The Hogencamp Mine
The Hogencamp
Mine, operated from 1870-1880 is a small iron mine located on Black Rock Mountain
in Harriman State Park, New York. The
iron ore is primarily magnetite (Fe3O4), which occurs in
veins in a banded hornblende gneiss country rock of neo-Proterozoic age. The mine mainly consists of an open-cut,
though it has several shafts, as well.
This photo collection is cobbled together
from three hikes that Dallas and I made in winter 2020 and spring 2021.
We parked at the main lot of the
Lake Kanawauke Picnic Area, which is located a half mile west of Kanawauke
Circle, on Route 106. We then walked west along Route 106, passing Lake
Kanawauke, to a point along the shore of Little Long Pond where a stream flows
into the pond. This point is opposite the pond’s tiny island. The country rock, a banded gneiss, is exposed
in roadcuts along the road.
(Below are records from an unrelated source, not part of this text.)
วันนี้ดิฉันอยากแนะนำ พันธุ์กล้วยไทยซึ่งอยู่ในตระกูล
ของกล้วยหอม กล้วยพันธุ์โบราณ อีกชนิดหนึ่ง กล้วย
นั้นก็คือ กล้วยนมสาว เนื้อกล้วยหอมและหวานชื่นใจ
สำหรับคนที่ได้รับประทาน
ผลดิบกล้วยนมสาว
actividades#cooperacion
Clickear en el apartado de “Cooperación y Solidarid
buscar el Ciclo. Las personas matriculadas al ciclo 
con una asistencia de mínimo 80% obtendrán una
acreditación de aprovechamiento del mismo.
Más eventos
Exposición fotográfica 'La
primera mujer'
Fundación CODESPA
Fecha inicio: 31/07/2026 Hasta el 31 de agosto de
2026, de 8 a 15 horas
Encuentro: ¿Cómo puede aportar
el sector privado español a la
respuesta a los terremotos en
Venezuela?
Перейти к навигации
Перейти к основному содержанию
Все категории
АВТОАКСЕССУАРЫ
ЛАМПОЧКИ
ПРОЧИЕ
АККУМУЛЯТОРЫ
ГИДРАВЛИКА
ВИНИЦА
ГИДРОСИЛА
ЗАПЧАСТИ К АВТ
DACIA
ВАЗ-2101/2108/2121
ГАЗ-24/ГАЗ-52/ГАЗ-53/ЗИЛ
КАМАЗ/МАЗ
It is cut by pegmatite
veins with large orthoclase feldspar crystals and faults with slickenslides and epidote mineralization. Actually, the whole valley is thought to be a
fault zone or shear zone, made topographically low by differential erosion.
We walked north on the woods road,
which follows the east bank of a stream as it winds uphill. The steep, vaguely north-south woods road
connects with a gently-sloping, vaguely east-west mine road that is concurrent
with the Menomine Trail (blazed in yellow). From the intersection, we did three things,
depending on the hike:
We walked the Menomine Trail westward and uphill, past piles of mine waste among which rocks
containing grey metallic magnetite are heaped.
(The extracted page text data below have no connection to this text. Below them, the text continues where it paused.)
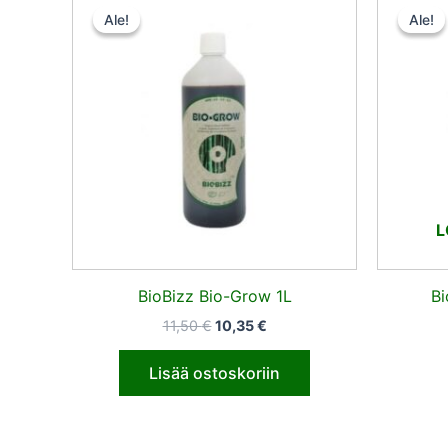
hinta
hinta
Ale!
Ale!
Ale!
Ale!
oli:
on:
11,50 €.
10,35 €.
L
BioBizz Bio-Grow 1L
Bi
11,50
€
10,35
€
Lisää ostoskoriin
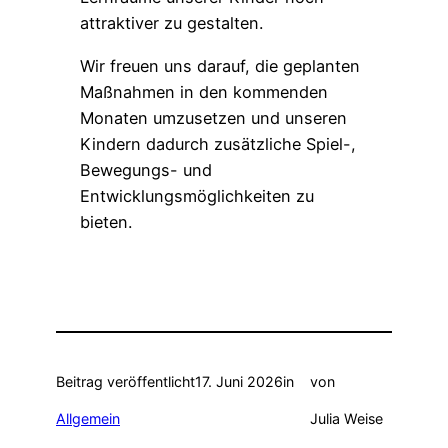
attraktiver zu gestalten.
Wir freuen uns darauf, die geplanten
Maßnahmen in den kommenden
Monaten umzusetzen und unseren
Kindern dadurch zusätzliche Spiel-,
Bewegungs- und
Entwicklungsmöglichkeiten zu
bieten.
Beitrag veröffentlicht
17. Juni 2026
in
von
Allgemein
Julia Weise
Looking uphill, we could see one of the open-cuts of the mine. We then
visited a viewpoint, accessed by a hundred-yard long informal trail that splays
off the Menomine Trail a little west of the mine and south of
the road, or
We walked the Menomine Trail eastward and downhill, and transferring
onto the Long Path (blazed in blue) in about a half mile, and taking it north. This route passes more piles of mine waste,
which in aggregate are much larger in volume than those on the westward part of
the trail. It also passes a small shaft
with protruding de-watering pipe and several stone foundations; or
We bushwhached
straight uphill, to the edge of the open-cut. We then continued uphill, skirting
the south end of the open-cut, to the rocky and open summit of the hill. It commands a superb view of Little Long
Pond. We then continued west, following
the ridge down until it reached the level of the Menomine
Trail, which we rejoined.
The hike from the Picnic Area to the mine takes about
an hour in each direction. One could
spend several hours more poking around the mine.